##### Provided entries #####

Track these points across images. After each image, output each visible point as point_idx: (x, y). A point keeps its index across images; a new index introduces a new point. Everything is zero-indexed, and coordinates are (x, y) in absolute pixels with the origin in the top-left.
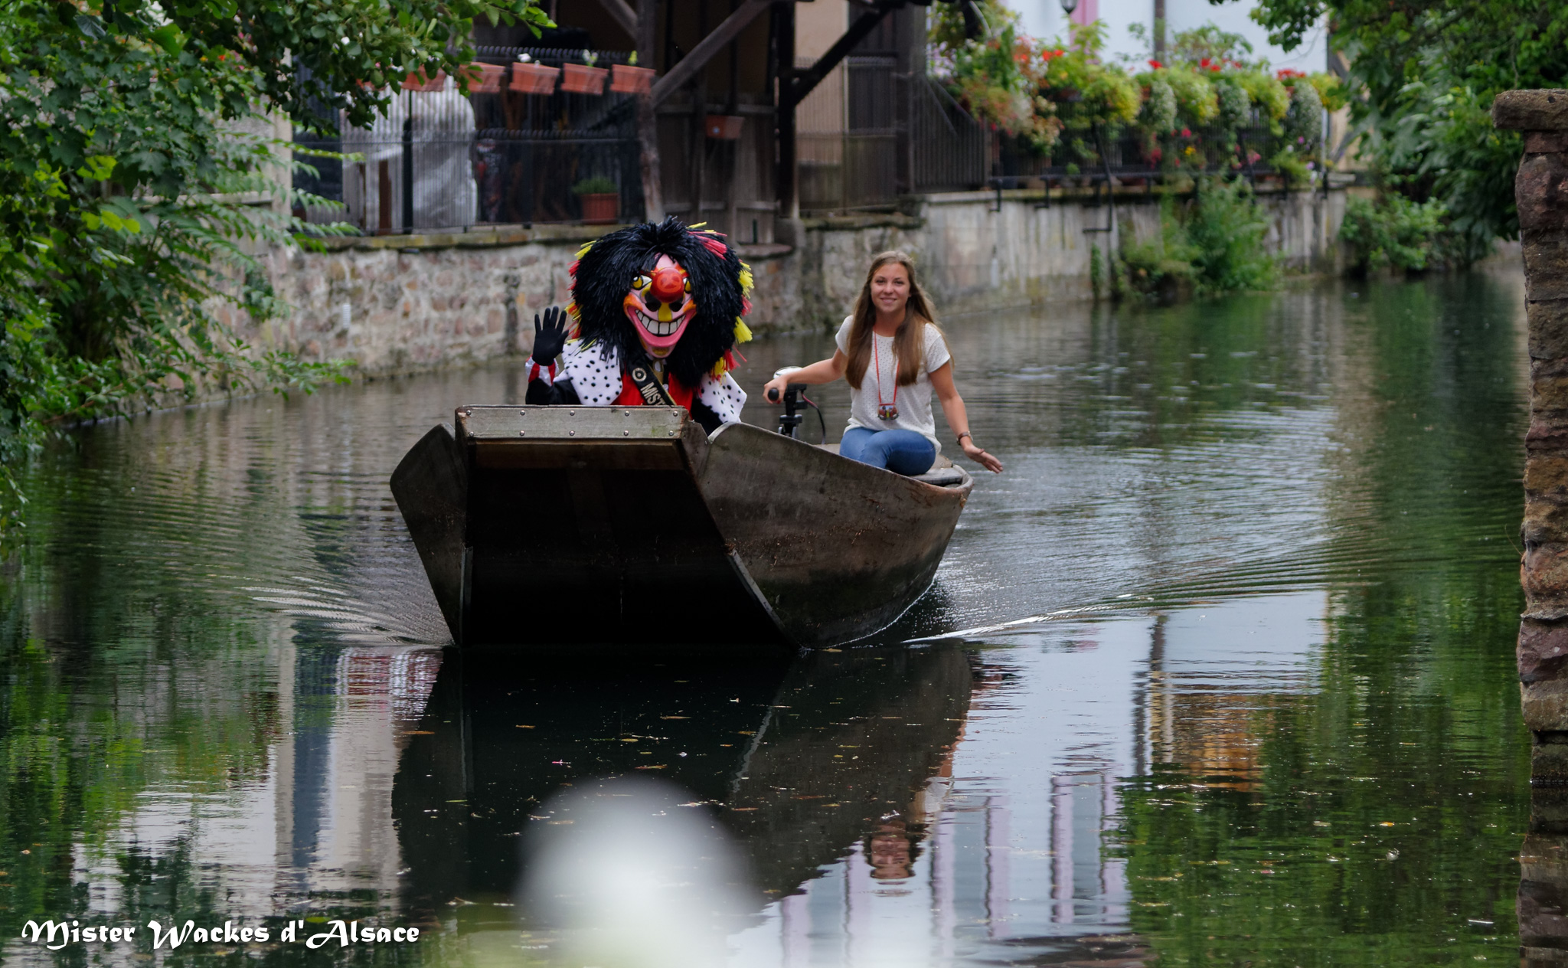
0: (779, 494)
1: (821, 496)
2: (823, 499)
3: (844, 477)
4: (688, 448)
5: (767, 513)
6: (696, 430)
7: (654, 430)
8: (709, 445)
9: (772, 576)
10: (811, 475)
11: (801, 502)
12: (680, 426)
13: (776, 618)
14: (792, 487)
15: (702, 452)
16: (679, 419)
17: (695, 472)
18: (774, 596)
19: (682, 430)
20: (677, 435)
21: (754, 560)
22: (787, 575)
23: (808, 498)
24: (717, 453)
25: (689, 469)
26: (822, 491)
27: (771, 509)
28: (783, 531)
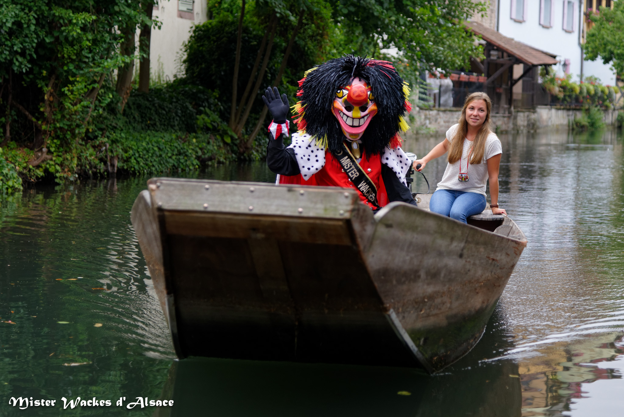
0: (429, 261)
1: (460, 260)
2: (461, 263)
3: (477, 244)
4: (356, 226)
5: (419, 277)
6: (364, 211)
7: (326, 209)
8: (375, 223)
9: (419, 325)
10: (455, 244)
11: (446, 266)
12: (350, 207)
13: (419, 356)
14: (440, 254)
15: (369, 229)
16: (349, 201)
17: (362, 247)
18: (419, 339)
19: (352, 211)
20: (347, 215)
21: (406, 315)
22: (430, 322)
23: (451, 262)
24: (382, 230)
25: (357, 245)
26: (461, 256)
27: (422, 274)
28: (430, 289)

#####

Return every line of the listing above verbatim, leaving out the picture lines.

Reply »
Track these points across images. After each image, output each visible point as point_idx: (x, y). A point keeps its index across images; a new index introduces a new point. Everything is zero-indexed, and coordinates are (x, y) in absolute pixels with the origin in the top-left.
0: (779, 494)
1: (821, 496)
2: (823, 499)
3: (844, 477)
4: (688, 448)
5: (767, 513)
6: (696, 430)
7: (654, 430)
8: (709, 445)
9: (772, 576)
10: (811, 475)
11: (801, 502)
12: (680, 426)
13: (776, 618)
14: (792, 487)
15: (702, 452)
16: (679, 419)
17: (695, 472)
18: (774, 596)
19: (682, 430)
20: (677, 435)
21: (754, 560)
22: (787, 575)
23: (808, 498)
24: (717, 453)
25: (689, 469)
26: (822, 491)
27: (771, 509)
28: (783, 531)
0: (429, 261)
1: (460, 260)
2: (461, 263)
3: (477, 244)
4: (356, 226)
5: (419, 277)
6: (364, 211)
7: (326, 209)
8: (375, 223)
9: (419, 325)
10: (455, 244)
11: (446, 266)
12: (350, 207)
13: (419, 356)
14: (440, 254)
15: (369, 229)
16: (349, 201)
17: (362, 247)
18: (419, 339)
19: (352, 211)
20: (347, 215)
21: (406, 315)
22: (430, 322)
23: (451, 262)
24: (382, 230)
25: (357, 245)
26: (461, 256)
27: (422, 274)
28: (430, 289)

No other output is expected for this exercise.